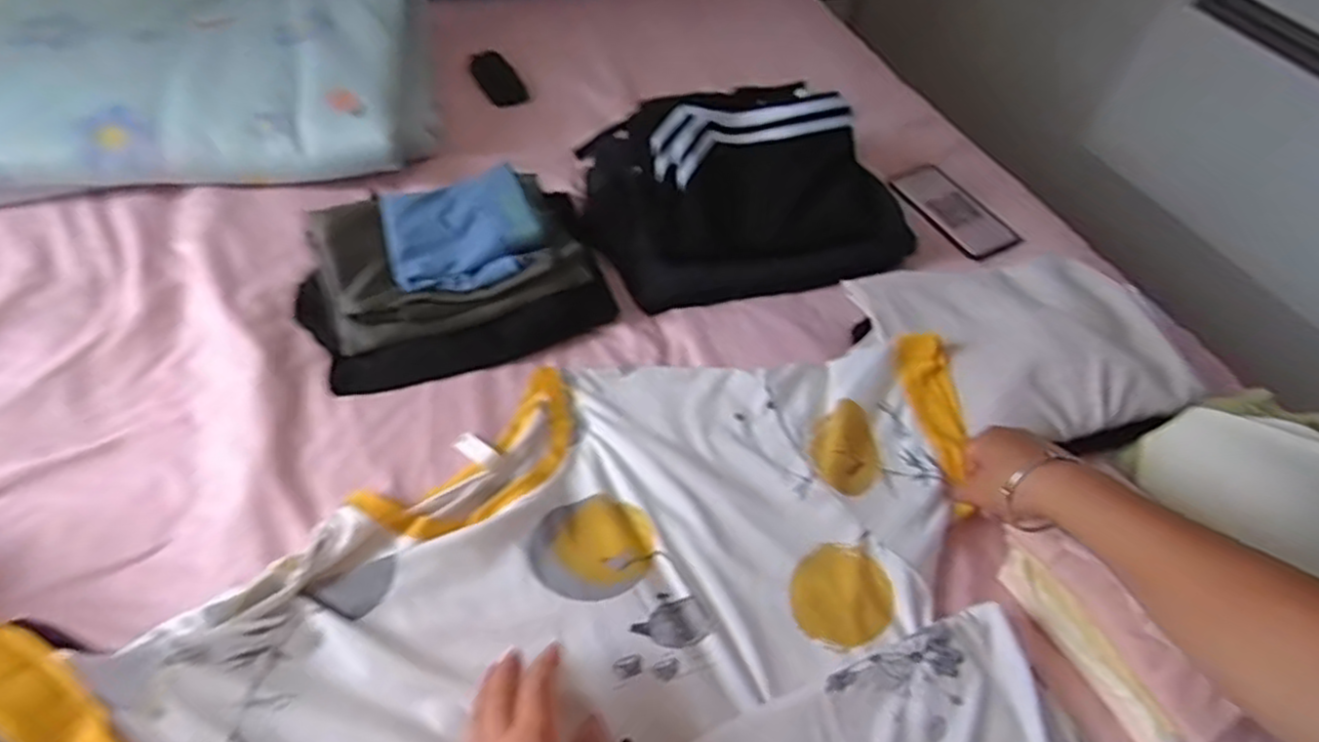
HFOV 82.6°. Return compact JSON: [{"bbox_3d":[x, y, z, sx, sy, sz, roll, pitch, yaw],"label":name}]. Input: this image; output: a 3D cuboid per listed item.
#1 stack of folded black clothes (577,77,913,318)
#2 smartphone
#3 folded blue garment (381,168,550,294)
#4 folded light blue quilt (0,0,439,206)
[{"bbox_3d":[0.089,-0.218,0.819,0.334,0.113,0.273,-12,54,-16],"label":"stack of folded black clothes"},{"bbox_3d":[0.365,-0.199,0.933,0.086,0.014,0.179,-21,50,-17],"label":"smartphone"},{"bbox_3d":[-0.189,-0.141,0.722,0.142,0.027,0.132,-11,53,-16],"label":"folded blue garment"},{"bbox_3d":[-0.538,-0.350,0.865,0.510,0.095,0.344,-3,52,-9],"label":"folded light blue quilt"}]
+ + +
WHAT THE EXERCISE ASKS — Everything from the first line of the listing above through the line that contains "#3 folded blue garment (381,168,550,294)" is to be restated word for word, minus the pictures.

SOLUTION TO THIS TASK —
HFOV 82.6°. Return compact JSON: [{"bbox_3d":[x, y, z, sx, sy, sz, roll, pitch, yaw],"label":name}]. Input: this image; output: a 3D cuboid per listed item.
#1 stack of folded black clothes (577,77,913,318)
#2 smartphone
#3 folded blue garment (381,168,550,294)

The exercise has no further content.